-------- Exercise data --------

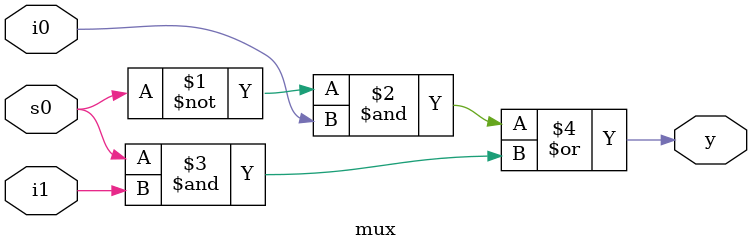
<source format=v>
module mux(input s0,i0,i1,output y);
assign y= ~s0 &i0 | s0& i1;
endmodule

</source>
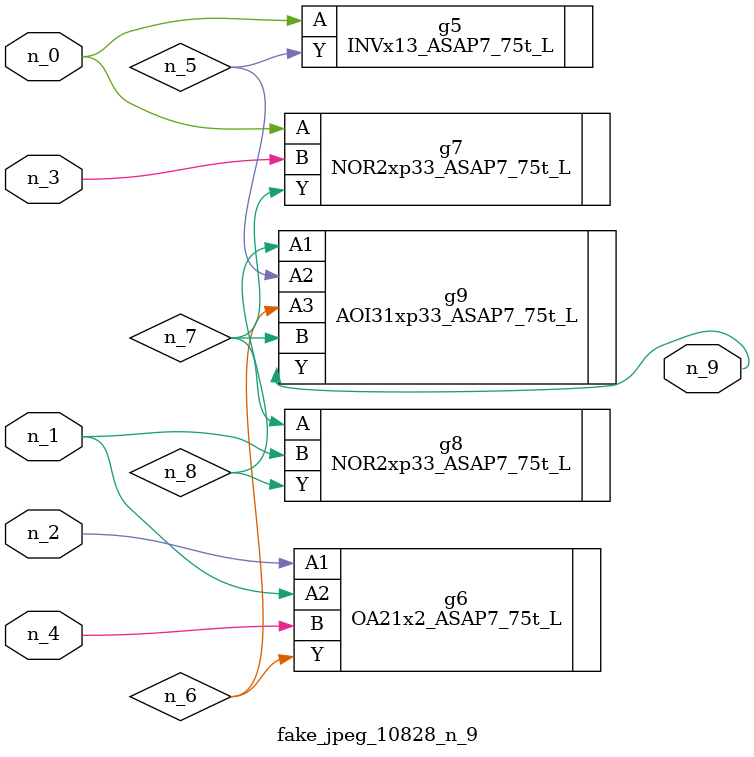
<source format=v>
module fake_jpeg_10828_n_9 (n_3, n_2, n_1, n_0, n_4, n_9);

input n_3;
input n_2;
input n_1;
input n_0;
input n_4;

output n_9;

wire n_8;
wire n_6;
wire n_5;
wire n_7;

INVx13_ASAP7_75t_L g5 ( 
.A(n_0),
.Y(n_5)
);

OA21x2_ASAP7_75t_L g6 ( 
.A1(n_2),
.A2(n_1),
.B(n_4),
.Y(n_6)
);

NOR2xp33_ASAP7_75t_L g7 ( 
.A(n_0),
.B(n_3),
.Y(n_7)
);

NOR2xp33_ASAP7_75t_L g8 ( 
.A(n_7),
.B(n_1),
.Y(n_8)
);

AOI31xp33_ASAP7_75t_L g9 ( 
.A1(n_8),
.A2(n_5),
.A3(n_6),
.B(n_7),
.Y(n_9)
);


endmodule
</source>
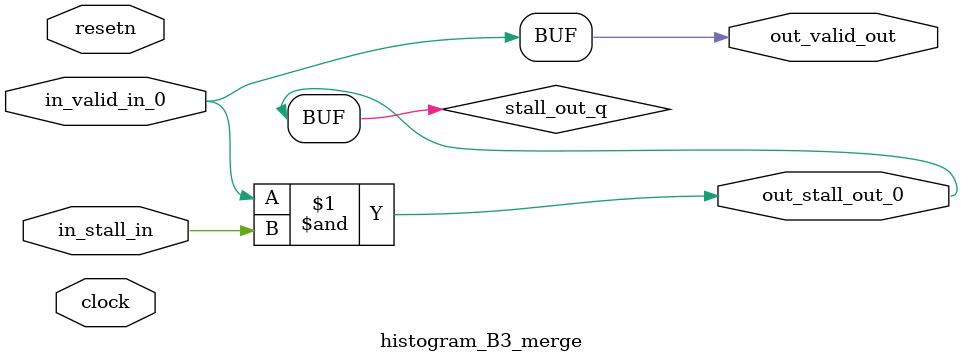
<source format=sv>



(* altera_attribute = "-name AUTO_SHIFT_REGISTER_RECOGNITION OFF; -name MESSAGE_DISABLE 10036; -name MESSAGE_DISABLE 10037; -name MESSAGE_DISABLE 14130; -name MESSAGE_DISABLE 14320; -name MESSAGE_DISABLE 15400; -name MESSAGE_DISABLE 14130; -name MESSAGE_DISABLE 10036; -name MESSAGE_DISABLE 12020; -name MESSAGE_DISABLE 12030; -name MESSAGE_DISABLE 12010; -name MESSAGE_DISABLE 12110; -name MESSAGE_DISABLE 14320; -name MESSAGE_DISABLE 13410; -name MESSAGE_DISABLE 113007; -name MESSAGE_DISABLE 10958" *)
module histogram_B3_merge (
    input wire [0:0] in_stall_in,
    input wire [0:0] in_valid_in_0,
    output wire [0:0] out_stall_out_0,
    output wire [0:0] out_valid_out,
    input wire clock,
    input wire resetn
    );

    wire [0:0] stall_out_q;


    // stall_out(LOGICAL,6)
    assign stall_out_q = in_valid_in_0 & in_stall_in;

    // out_stall_out_0(GPOUT,4)
    assign out_stall_out_0 = stall_out_q;

    // out_valid_out(GPOUT,5)
    assign out_valid_out = in_valid_in_0;

endmodule

</source>
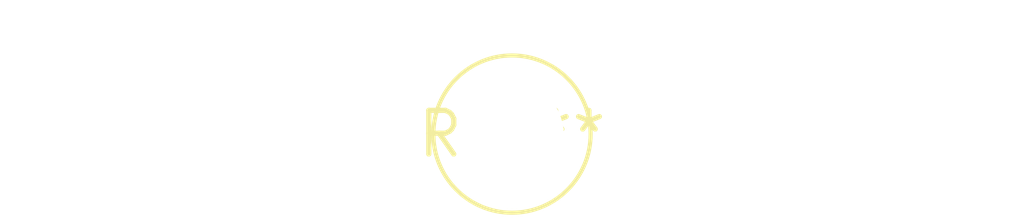
<source format=kicad_pcb>
(kicad_pcb (version 20240108) (generator pcbnew)

  (general
    (thickness 1.6)
  )

  (paper "A4")
  (layers
    (0 "F.Cu" signal)
    (31 "B.Cu" signal)
    (32 "B.Adhes" user "B.Adhesive")
    (33 "F.Adhes" user "F.Adhesive")
    (34 "B.Paste" user)
    (35 "F.Paste" user)
    (36 "B.SilkS" user "B.Silkscreen")
    (37 "F.SilkS" user "F.Silkscreen")
    (38 "B.Mask" user)
    (39 "F.Mask" user)
    (40 "Dwgs.User" user "User.Drawings")
    (41 "Cmts.User" user "User.Comments")
    (42 "Eco1.User" user "User.Eco1")
    (43 "Eco2.User" user "User.Eco2")
    (44 "Edge.Cuts" user)
    (45 "Margin" user)
    (46 "B.CrtYd" user "B.Courtyard")
    (47 "F.CrtYd" user "F.Courtyard")
    (48 "B.Fab" user)
    (49 "F.Fab" user)
    (50 "User.1" user)
    (51 "User.2" user)
    (52 "User.3" user)
    (53 "User.4" user)
    (54 "User.5" user)
    (55 "User.6" user)
    (56 "User.7" user)
    (57 "User.8" user)
    (58 "User.9" user)
  )

  (setup
    (pad_to_mask_clearance 0)
    (pcbplotparams
      (layerselection 0x00010fc_ffffffff)
      (plot_on_all_layers_selection 0x0000000_00000000)
      (disableapertmacros false)
      (usegerberextensions false)
      (usegerberattributes false)
      (usegerberadvancedattributes false)
      (creategerberjobfile false)
      (dashed_line_dash_ratio 12.000000)
      (dashed_line_gap_ratio 3.000000)
      (svgprecision 4)
      (plotframeref false)
      (viasonmask false)
      (mode 1)
      (useauxorigin false)
      (hpglpennumber 1)
      (hpglpenspeed 20)
      (hpglpendiameter 15.000000)
      (dxfpolygonmode false)
      (dxfimperialunits false)
      (dxfusepcbnewfont false)
      (psnegative false)
      (psa4output false)
      (plotreference false)
      (plotvalue false)
      (plotinvisibletext false)
      (sketchpadsonfab false)
      (subtractmaskfromsilk false)
      (outputformat 1)
      (mirror false)
      (drillshape 1)
      (scaleselection 1)
      (outputdirectory "")
    )
  )

  (net 0 "")

  (footprint "TestPoint_Plated_Hole_D3.0mm" (layer "F.Cu") (at 0 0))

)

</source>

--------

* Task details:
Print the records word for word and exclude any picture they hold.

* Exercise response:
<source format=v>
module mux(input s0,i0,i1,output y);
assign y= ~s0 &i0 | s0& i1;
endmodule

</source>
<source format=v>
module fake_jpeg_10828_n_9 (n_3, n_2, n_1, n_0, n_4, n_9);

input n_3;
input n_2;
input n_1;
input n_0;
input n_4;

output n_9;

wire n_8;
wire n_6;
wire n_5;
wire n_7;

INVx13_ASAP7_75t_L g5 ( 
.A(n_0),
.Y(n_5)
);

OA21x2_ASAP7_75t_L g6 ( 
.A1(n_2),
.A2(n_1),
.B(n_4),
.Y(n_6)
);

NOR2xp33_ASAP7_75t_L g7 ( 
.A(n_0),
.B(n_3),
.Y(n_7)
);

NOR2xp33_ASAP7_75t_L g8 ( 
.A(n_7),
.B(n_1),
.Y(n_8)
);

AOI31xp33_ASAP7_75t_L g9 ( 
.A1(n_8),
.A2(n_5),
.A3(n_6),
.B(n_7),
.Y(n_9)
);


endmodule
</source>
<source format=sv>



(* altera_attribute = "-name AUTO_SHIFT_REGISTER_RECOGNITION OFF; -name MESSAGE_DISABLE 10036; -name MESSAGE_DISABLE 10037; -name MESSAGE_DISABLE 14130; -name MESSAGE_DISABLE 14320; -name MESSAGE_DISABLE 15400; -name MESSAGE_DISABLE 14130; -name MESSAGE_DISABLE 10036; -name MESSAGE_DISABLE 12020; -name MESSAGE_DISABLE 12030; -name MESSAGE_DISABLE 12010; -name MESSAGE_DISABLE 12110; -name MESSAGE_DISABLE 14320; -name MESSAGE_DISABLE 13410; -name MESSAGE_DISABLE 113007; -name MESSAGE_DISABLE 10958" *)
module histogram_B3_merge (
    input wire [0:0] in_stall_in,
    input wire [0:0] in_valid_in_0,
    output wire [0:0] out_stall_out_0,
    output wire [0:0] out_valid_out,
    input wire clock,
    input wire resetn
    );

    wire [0:0] stall_out_q;


    // stall_out(LOGICAL,6)
    assign stall_out_q = in_valid_in_0 & in_stall_in;

    // out_stall_out_0(GPOUT,4)
    assign out_stall_out_0 = stall_out_q;

    // out_valid_out(GPOUT,5)
    assign out_valid_out = in_valid_in_0;

endmodule

</source>
<source format=kicad_pcb>
(kicad_pcb (version 20240108) (generator pcbnew)

  (general
    (thickness 1.6)
  )

  (paper "A4")
  (layers
    (0 "F.Cu" signal)
    (31 "B.Cu" signal)
    (32 "B.Adhes" user "B.Adhesive")
    (33 "F.Adhes" user "F.Adhesive")
    (34 "B.Paste" user)
    (35 "F.Paste" user)
    (36 "B.SilkS" user "B.Silkscreen")
    (37 "F.SilkS" user "F.Silkscreen")
    (38 "B.Mask" user)
    (39 "F.Mask" user)
    (40 "Dwgs.User" user "User.Drawings")
    (41 "Cmts.User" user "User.Comments")
    (42 "Eco1.User" user "User.Eco1")
    (43 "Eco2.User" user "User.Eco2")
    (44 "Edge.Cuts" user)
    (45 "Margin" user)
    (46 "B.CrtYd" user "B.Courtyard")
    (47 "F.CrtYd" user "F.Courtyard")
    (48 "B.Fab" user)
    (49 "F.Fab" user)
    (50 "User.1" user)
    (51 "User.2" user)
    (52 "User.3" user)
    (53 "User.4" user)
    (54 "User.5" user)
    (55 "User.6" user)
    (56 "User.7" user)
    (57 "User.8" user)
    (58 "User.9" user)
  )

  (setup
    (pad_to_mask_clearance 0)
    (pcbplotparams
      (layerselection 0x00010fc_ffffffff)
      (plot_on_all_layers_selection 0x0000000_00000000)
      (disableapertmacros false)
      (usegerberextensions false)
      (usegerberattributes false)
      (usegerberadvancedattributes false)
      (creategerberjobfile false)
      (dashed_line_dash_ratio 12.000000)
      (dashed_line_gap_ratio 3.000000)
      (svgprecision 4)
      (plotframeref false)
      (viasonmask false)
      (mode 1)
      (useauxorigin false)
      (hpglpennumber 1)
      (hpglpenspeed 20)
      (hpglpendiameter 15.000000)
      (dxfpolygonmode false)
      (dxfimperialunits false)
      (dxfusepcbnewfont false)
      (psnegative false)
      (psa4output false)
      (plotreference false)
      (plotvalue false)
      (plotinvisibletext false)
      (sketchpadsonfab false)
      (subtractmaskfromsilk false)
      (outputformat 1)
      (mirror false)
      (drillshape 1)
      (scaleselection 1)
      (outputdirectory "")
    )
  )

  (net 0 "")

  (footprint "TestPoint_Plated_Hole_D3.0mm" (layer "F.Cu") (at 0 0))

)

</source>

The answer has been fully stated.